The Great Generals

In our house we dislike war. My husband Fran spent seventeen months in federal prison during the Vietnam War for refusing to accept even alternate service. A thorough-going pacifist, he virtually insisted that his Iowa draft board send him to prison. Curiously, his older brother hadn’t been touched in North Dakota. There, in the state’s sparse population, the family was known: the Galts, the minister’s family who lived on a reservation where Reverend Galt led a tiny church for the combined Hidatsa, Arrikara, Mandan. The Reverend himself had been imprisoned during World War II as a pacifist. Now when I ( the outsider) look back at this history, I wonder if Fran didn’t follow suit simply because the family required it–one of those silent imperatives that may be harder to resist that the heavily voiced ones.

Prison introduced him to thieves, murderers, and scoundrels; he played chess with one. He worked in the prison office, administering “tree, house, person” tests to incoming prisoners. He got the job because he could type. He read voluminous 19th-century novels available in the prison library, and every now and then, he had a visitor: his mother, once; his newly married wife, perhaps every six months. Is it any surprise that a few years after he was released, the marriage began to unravel? Now, decades later, as a complete outsider to this period of his life, I recognize that had we met when Fran was well known at the University of Minnesota as an orator against the war, picketing, leafleting, protesting with other students and faculty–as I say, had we met then, when I was pursuing the “safe” existence of middle-class marriage with all the china, silver and assurance that went with it, I’d have run from what he represented. Not that I supported the war. I simply was capable of responding only to its horrendous sensations delivered into our homes for the first time, by TV. (Later, compelled to make his story public, I wrote it in the book: Stop This War! Americans Protest the Vietnam Conflict, available from Amazon.)

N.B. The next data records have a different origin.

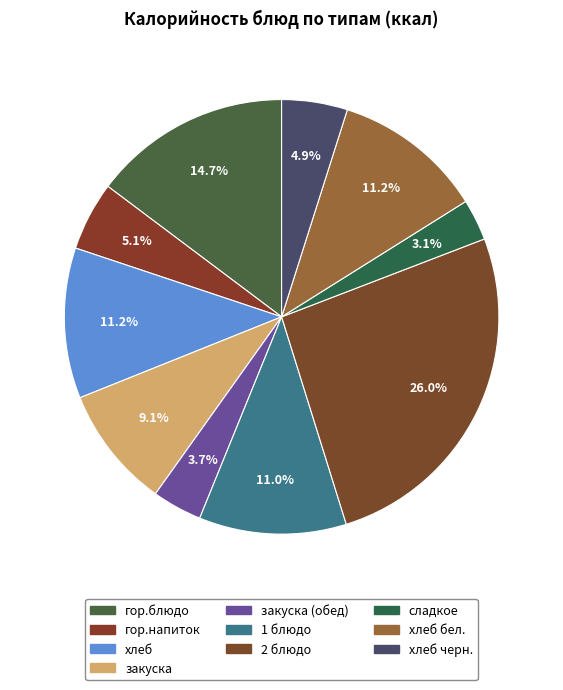

How many slices are in this pie chart?

10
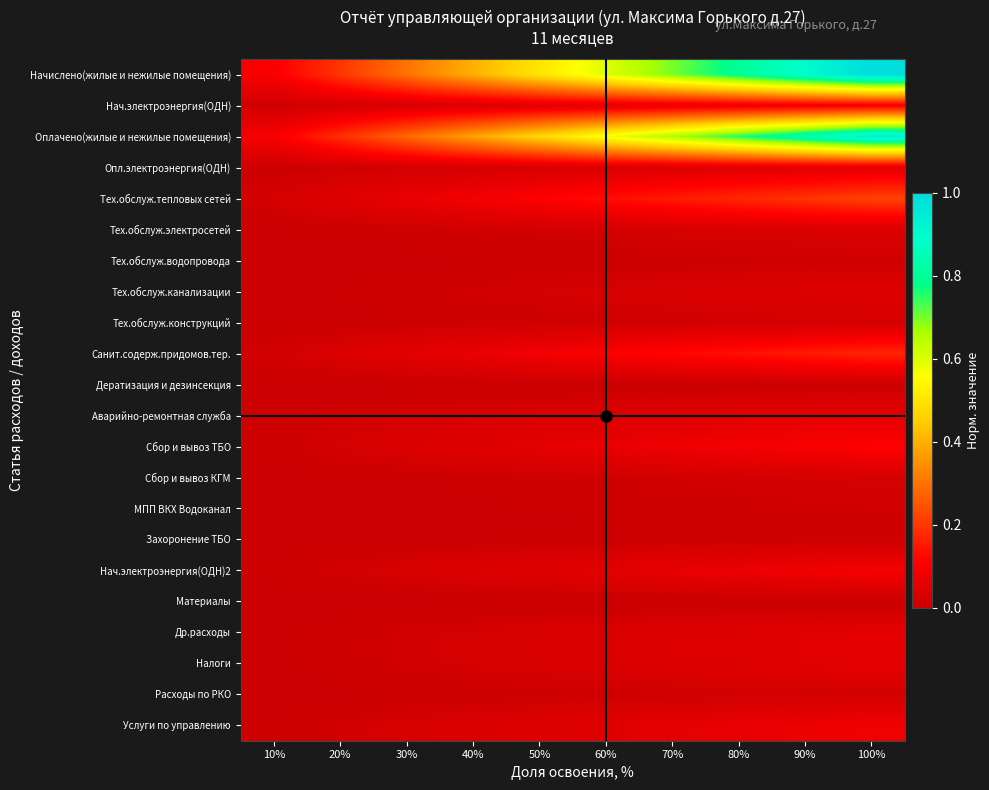

Between 70% and 90%, which is larger?

90%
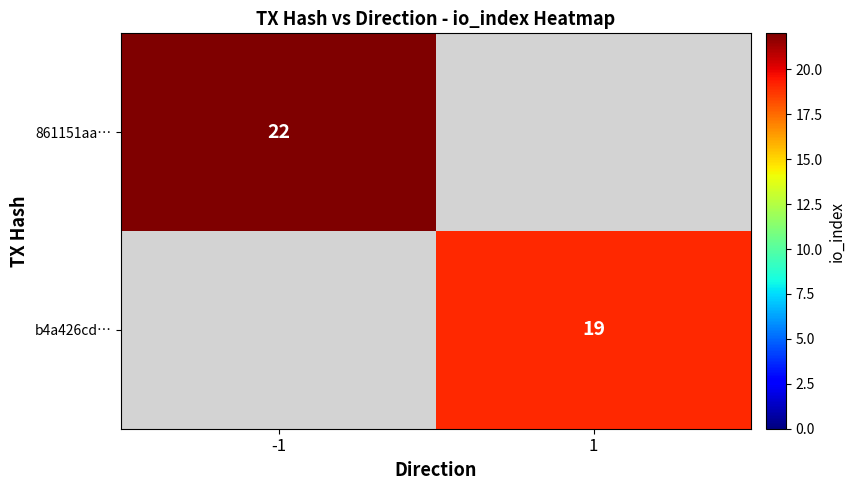

The b4a426cd… series shows 33 at 1. True or false?

False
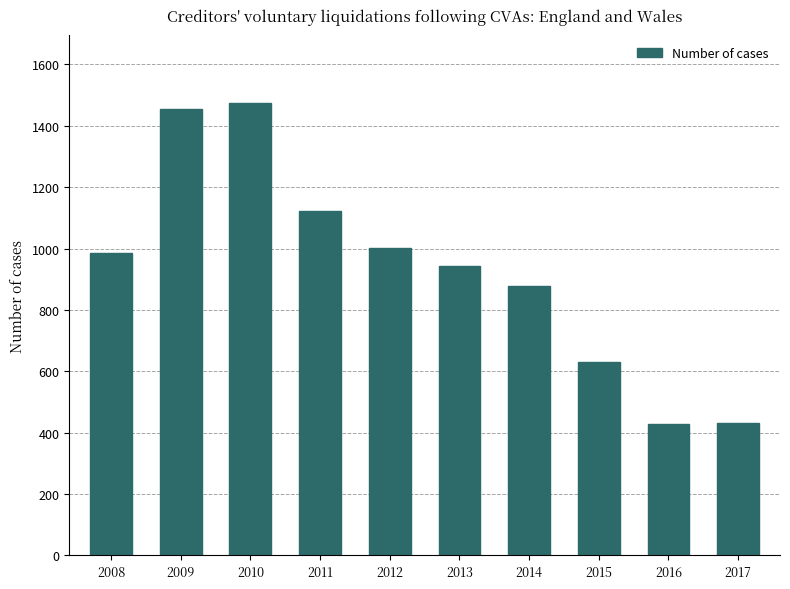

Where is the data nearest to the value 952?

2013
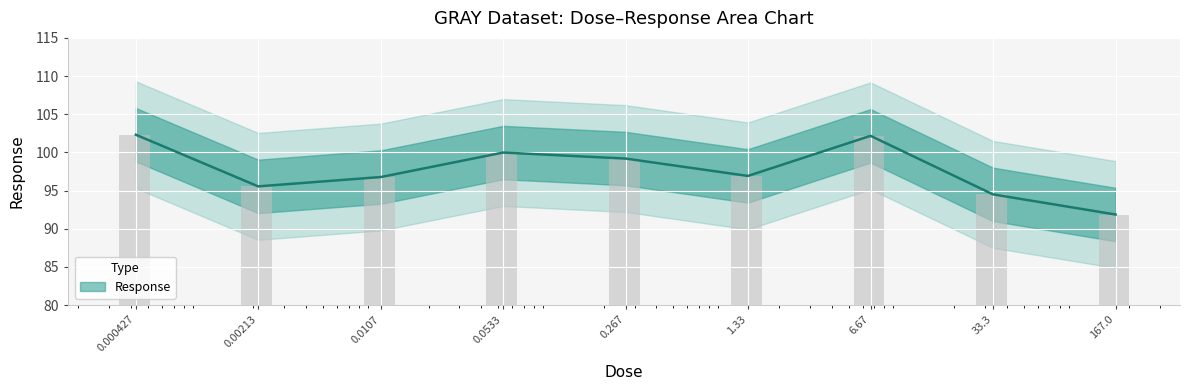

List the labels in order of value, smallest first.

167.0, 33.3, 0.00213, 0.0107, 1.33, 0.267, 0.0533, 6.67, 0.000427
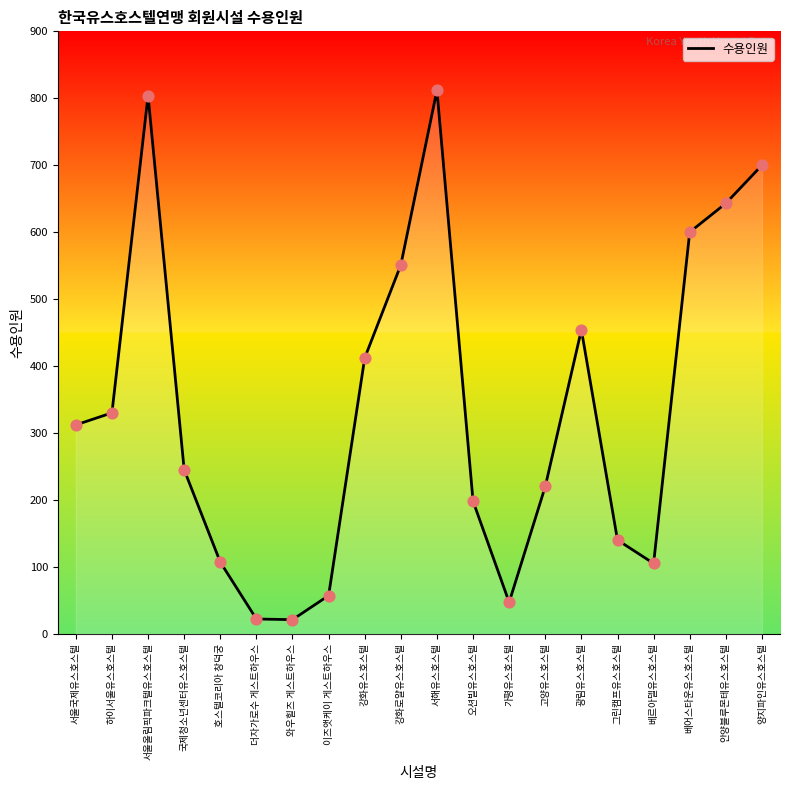

Between 강화유스호스텔 and 베어스타운유스호스텔, which is larger?

베어스타운유스호스텔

Yet, growing up in South Carolina, with a father who put on a military uniform to teach at The Citadel, having Civil War history served up with the peas and carrots and baked chicken every Sunday dinner, I couldn’t avoid learning that wars changed lives. Drastically. The South was “beaten” to a pulp; Sherman’s northern army burned its way through Georgia and only spared Charleston, so I dimly remember hearing, because somebody in Sherman’s army had a sweetheart in the city. There on the battery, the cannons which had started the contest pointed across the harbor to Fort Sumter. And a huge marble figure with flowing robes dominated the headland, in honor of the valiant defenders.

But war from a strategic, tactical point of view was absolutely foreign to me. Whatever my father, the history professor, might have said about such things, passed right over me. That’s why, listening recently to a recorded reading of “Grant” by John Mosier, has been a revelation. I’ve known for years that Grant was a U.S. president whose term of office was rife with corruption. I vaguely knew that Grant was an important Northern general during the Civil War. But that military historians now deem Grant one of the greatest, if not the greatest, of the old-fashioned generals in Western history, up there with Wellington, Napoleon, Frederick the Great, Montgomery and Dwight Eisenhower, took me completely by surprise.

Grant had none of the commanding presence of the great Southern general Robert E. Lee, nor the “dash” of Lee’s compatriots, Longstreet, Sheridan, Bragg. Mosier emphasizes that when the Confederacy split from the Union, many of the finest US generals went with it. In fact, the North was plagued by totally incompetent military leadership, losing the first dozen major encounters, starting with first Bull Run, until Grant began to win in the west, Tennessee, Shiloh, Vicksburg–making a reality his strategy of securing the Mississippi Valley and as many railroad heads as possible for the Union.

Maybe I’m riveted by this history because directing an army bears some resemblance to teaching a class. “All plans are worthless after the first shot”–Grant’s maxim–is also true of teaching. Improvisation, determination, and forward motion shape what will happen. “Strike hard and fast”–another maxim which Grant proved true time and again on the battlefield, also holds with students: a petulant or truculent attitude, left to fester, only gets worse. Tell it like it is, immediately and straight. “Write clearly and concisely”–Grant’s written orders told his subordinate generals exactly where and what to do, and left the details up to intelligence and circumstance.

Grant also had two other signal characteristics which made him an outstanding general: with a painter’s eye (he had studied painting at West Point), he could envision terrain and act accordingly, an extremely important skill in the period before aerial reconnaissance. The other was his imperturbable personality–the man could carry on a leisurely conversation on the night of a major battle. He rarely showed disappointment or anger; he did not lose heart. He held fast to the certainty that, despite the carnage and set-backs, the Union would prevail. I’ll be mulling these lessons for a long time.